Cong did not seem stunned at the $16 billion Intel acquisition of Altera last year, noting the opportunities for efficiency in the datacenter, both for the underlying networking and communications gear that uses FPGAs, but for a new range of application in machine learning, genomics, compression and decompression, cognitive computing, and other areas. “We welcomed this move as well because anything that brings the FPGA closer to the CPU means the latency is reduced—this is something we’re working on in a paper that will compare the Intel platform on QPI over existing PCIe. It will be very favorable for many new applications, and even more favorable when Intel puts the FPGA in the same package as they’re expected to do in the future.” Additionally, one of the startups Cong co-founded, Falcon Computing, which is working with machine learning libraries for FPGAs, they have been able to show how it is possible to reduce machine learning (inference) workloads from four servers to one using such libraries and an FPGA card. Cong says the results of this will be published soon and show a new range of potential machine learning and deep learning capabilities coming to FPGAs.
“FPGAs can be easily integrated into datacenters, adding 20 watts as compute engines in a PCIe slot like Microsoft is doing with Catapult across thousands of nodes. GPUs cannot do that; the CPU already has between 200-300 watts so those will not fit into the server profile. And while you can design an ASIC and it is more efficient than anything else, they are very rigid. This is a time of great, fast change so in the time it takes to fab and ASIC, the algorithms, especially in deep learning and machine learning, could have changed significantly by then.”
“There is full confidence in Intel’s manufacturing capabilities to bring this all to the same package, but the real risk is on the programming side,” Cong says. “Personally, I don’t think OpenCL is the answer as it is now.

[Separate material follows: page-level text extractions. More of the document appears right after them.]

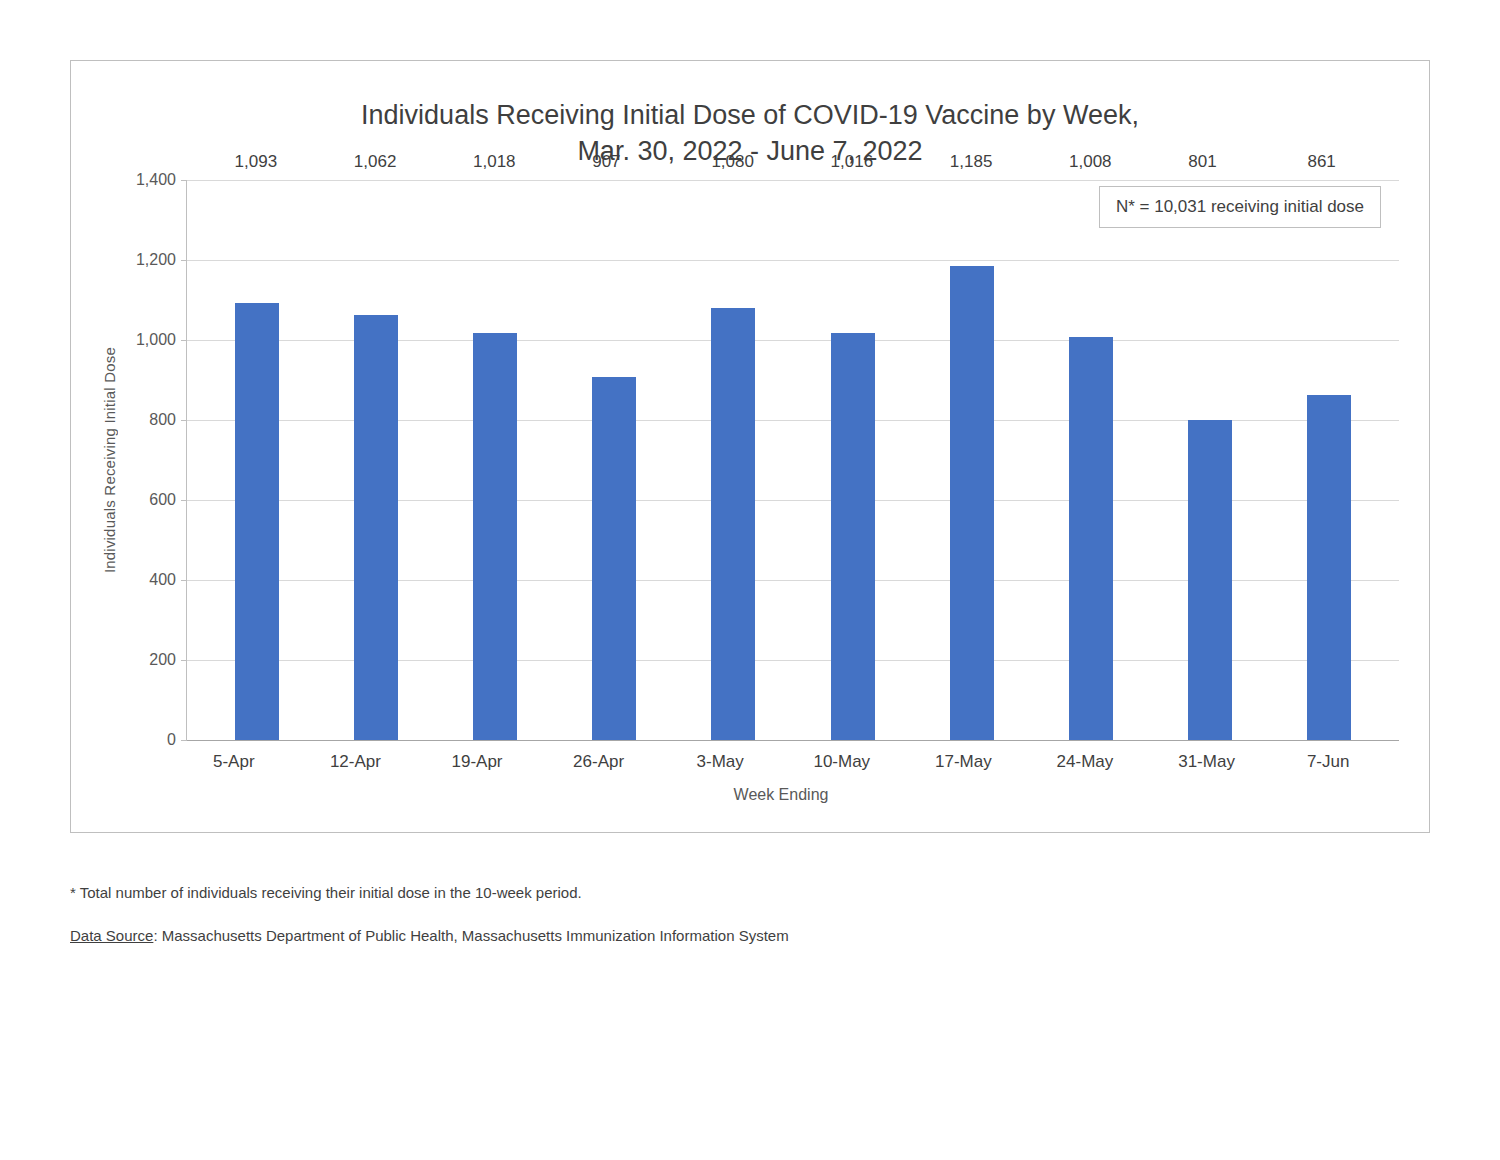Individuals Receiving Initial Dose of COVID-19 Vaccine by Week,
Mar. 30, 2022 - June 7, 2022
Individuals Receiving Initial Dose
1,400 1,200 1,000 800 600 400 200 0
N* = 10,031 receiving initial dose
1,093
1,062
1,018
907
1,080
1,016
1,185
1,008
801
861
5-Apr
12-Apr
19-Apr
26-Apr
3-May
10-May
17-May
24-May
31-May
7-Jun
Week Ending
* Total number of individuals receiving their initial dose in the 10-week period.
Data Source: Massachusetts Department of Public Health, Massachusetts Immunization Information System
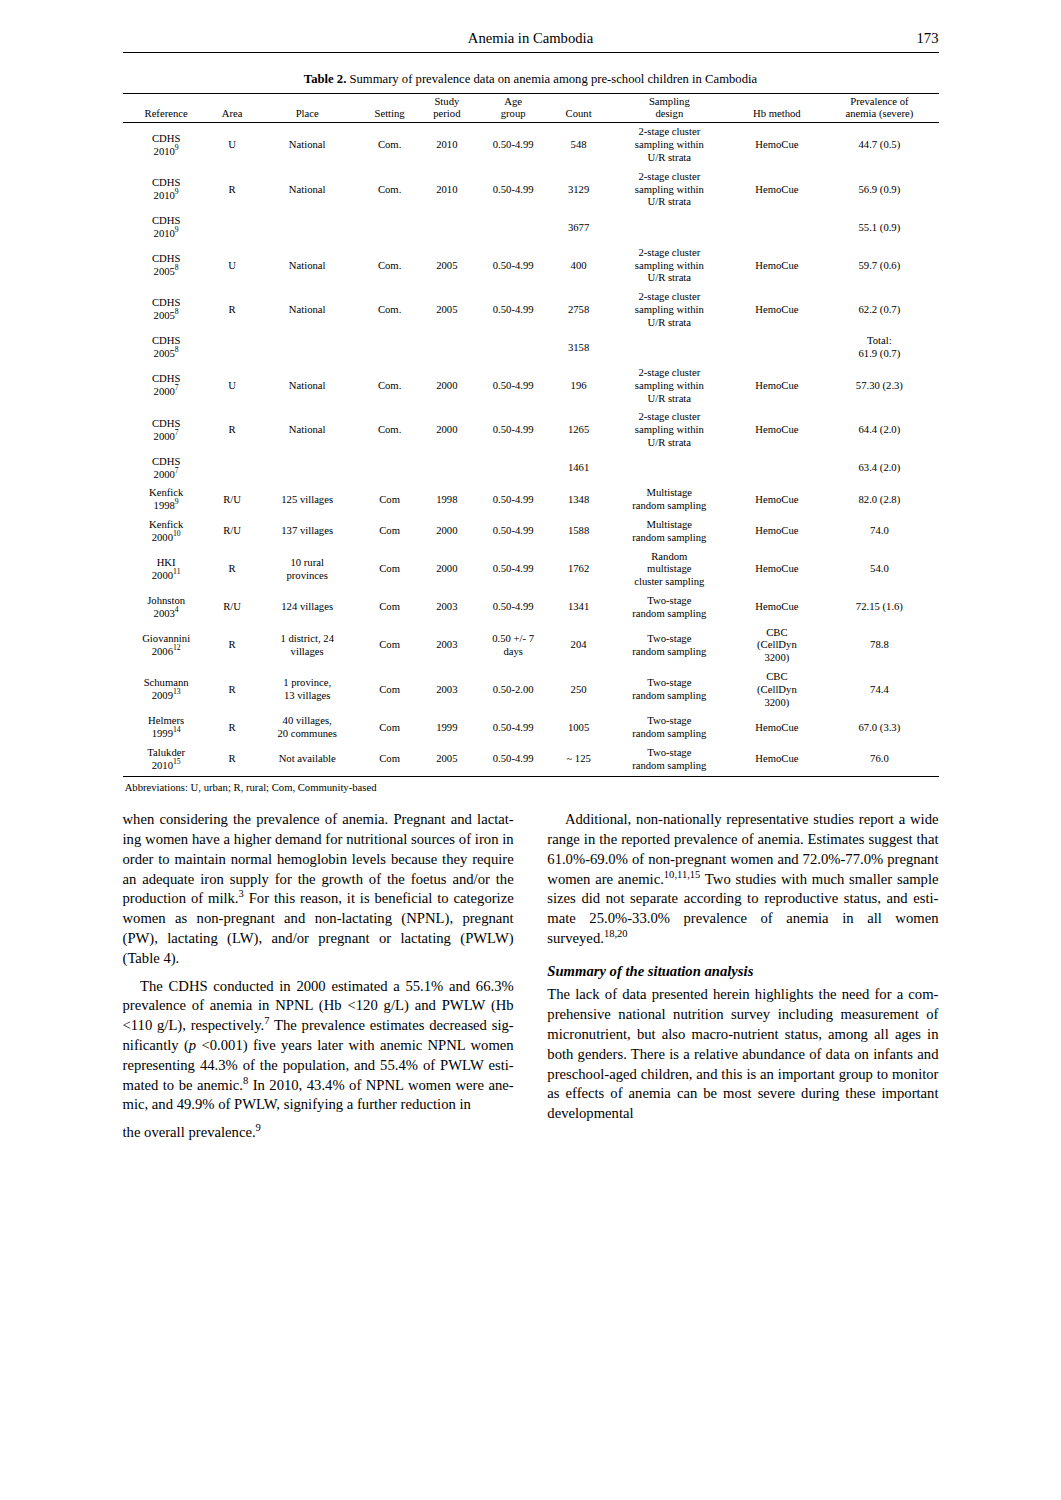Anemia in Cambodia 173
Table 2. Summary of prevalence data on anemia among pre-school children in Cambodia
| Reference | Area | Place | Setting | Study period | Age group | Count | Sampling design | Hb method | Prevalence of anemia (severe) |
| --- | --- | --- | --- | --- | --- | --- | --- | --- | --- |
| CDHS 2010 9 | U | National | Com. | 2010 | 0.50-4.99 | 548 | 2-stage cluster sampling within U/R strata | HemoCue | 44.7 (0.5) |
| CDHS 2010 9 | R | National | Com. | 2010 | 0.50-4.99 | 3129 | 2-stage cluster sampling within U/R strata | HemoCue | 56.9 (0.9) |
| CDHS 2010 9 | | | | | | 3677 | | | 55.1 (0.9) |
| CDHS 2005 8 | U | National | Com. | 2005 | 0.50-4.99 | 400 | 2-stage cluster sampling within U/R strata | HemoCue | 59.7 (0.6) |
| CDHS 2005 8 | R | National | Com. | 2005 | 0.50-4.99 | 2758 | 2-stage cluster sampling within U/R strata | HemoCue | 62.2 (0.7) |
| CDHS 2005 8 | | | | | | 3158 | | | Total: 61.9 (0.7) |
| CDHS 2000 7 | U | National | Com. | 2000 | 0.50-4.99 | 196 | 2-stage cluster sampling within U/R strata | HemoCue | 57.30 (2.3) |
| CDHS 2000 7 | R | National | Com. | 2000 | 0.50-4.99 | 1265 | 2-stage cluster sampling within U/R strata | HemoCue | 64.4 (2.0) |
| CDHS 2000 7 | | | | | | 1461 | | | 63.4 (2.0) |
| Kenfick 1998 9 | R/U | 125 villages | Com | 1998 | 0.50-4.99 | 1348 | Multistage random sampling | HemoCue | 82.0 (2.8) |
| Kenfick 2000 10 | R/U | 137 villages | Com | 2000 | 0.50-4.99 | 1588 | Multistage random sampling | HemoCue | 74.0 |
| HKI 2000 11 | R | 10 rural provinces | Com | 2000 | 0.50-4.99 | 1762 | Random multistage cluster sampling | HemoCue | 54.0 |
| Johnston 2003 4 | R/U | 124 villages | Com | 2003 | 0.50-4.99 | 1341 | Two-stage random sampling | HemoCue | 72.15 (1.6) |
| Giovannini 2006 12 | R | 1 district, 24 villages | Com | 2003 | 0.50 +/- 7 days | 204 | Two-stage random sampling | CBC (CellDyn 3200) | 78.8 |
| Schumann 2009 13 | R | 1 province, 13 villages | Com | 2003 | 0.50-2.00 | 250 | Two-stage random sampling | CBC (CellDyn 3200) | 74.4 |
| Helmers 1999 14 | R | 40 villages, 20 communes | Com | 1999 | 0.50-4.99 | 1005 | Two-stage random sampling | HemoCue | 67.0 (3.3) |
| Talukder 2010 15 | R | Not available | Com | 2005 | 0.50-4.99 | ~ 125 | Two-stage random sampling | HemoCue | 76.0 |
Abbreviations: U, urban; R, rural; Com, Community-based
when considering the prevalence of anemia. Pregnant and lactating women have a higher demand for nutritional sources of iron in order to maintain normal hemoglobin levels because they require an adequate iron supply for the growth of the foetus and/or the production of milk.3 For this reason, it is beneficial to categorize women as non-pregnant and non-lactating (NPNL), pregnant (PW), lactating (LW), and/or pregnant or lactating (PWLW) (Table 4).
The CDHS conducted in 2000 estimated a 55.1% and 66.3% prevalence of anemia in NPNL (Hb <120 g/L) and PWLW (Hb <110 g/L), respectively.7 The prevalence estimates decreased significantly (p <0.001) five years later with anemic NPNL women representing 44.3% of the population, and 55.4% of PWLW estimated to be anemic.8 In 2010, 43.4% of NPNL women were anemic, and 49.9% of PWLW, signifying a further reduction in
the overall prevalence.9
Additional, non-nationally representative studies report a wide range in the reported prevalence of anemia. Estimates suggest that 61.0%-69.0% of non-pregnant women and 72.0%-77.0% pregnant women are anemic.10,11,15 Two studies with much smaller sample sizes did not separate according to reproductive status, and estimate 25.0%-33.0% prevalence of anemia in all women surveyed.18,20
Summary of the situation analysis
The lack of data presented herein highlights the need for a comprehensive national nutrition survey including measurement of micronutrient, but also macro-nutrient status, among all ages in both genders. There is a relative abundance of data on infants and preschool-aged children, and this is an important group to monitor as effects of anemia can be most severe during these important developmental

Look at all the datacenters where it’s not being used (big data processing uses Hadoop and Spark, HPC is OpenMP and MPI).” This is something Falcon Computing is focusing on—taking these languages and mapping them to OpenCL automatically without losing performance.
One can imagine how a company like Falcon Computing, which is one of only a few focused on bringing low-level capabilities for FPGA with a higher-level interface might be attractive to the handful of FPGA makers. We know that Cong’s previous startups have often found a home at Xilinx, but it is worth questioning what tooling Intel will need to buy into (if at all) to support its FPGA initiatives over the next few years. In other words, we would not be surprised to see Falcon gets snapped up by Intel—or by Xilinx or others at some point in the near future.
Cong’s work at UCLA’s VLSI Architecture, Synthesis and Technology (VAST) lab garnered him an IEEE Technical Achievement award this month for work on making FPGAs easier to program. In 2008, Cong and a group of researchers were awarded a $10 million NSF Expeditions in Computing grant to extend over five years, which was based on the recognition then that the days of swift frequency scaling were coming to an end—but he could not have guessed even then that the opportunity for FPGAs as accelerators would be such a large part of the story.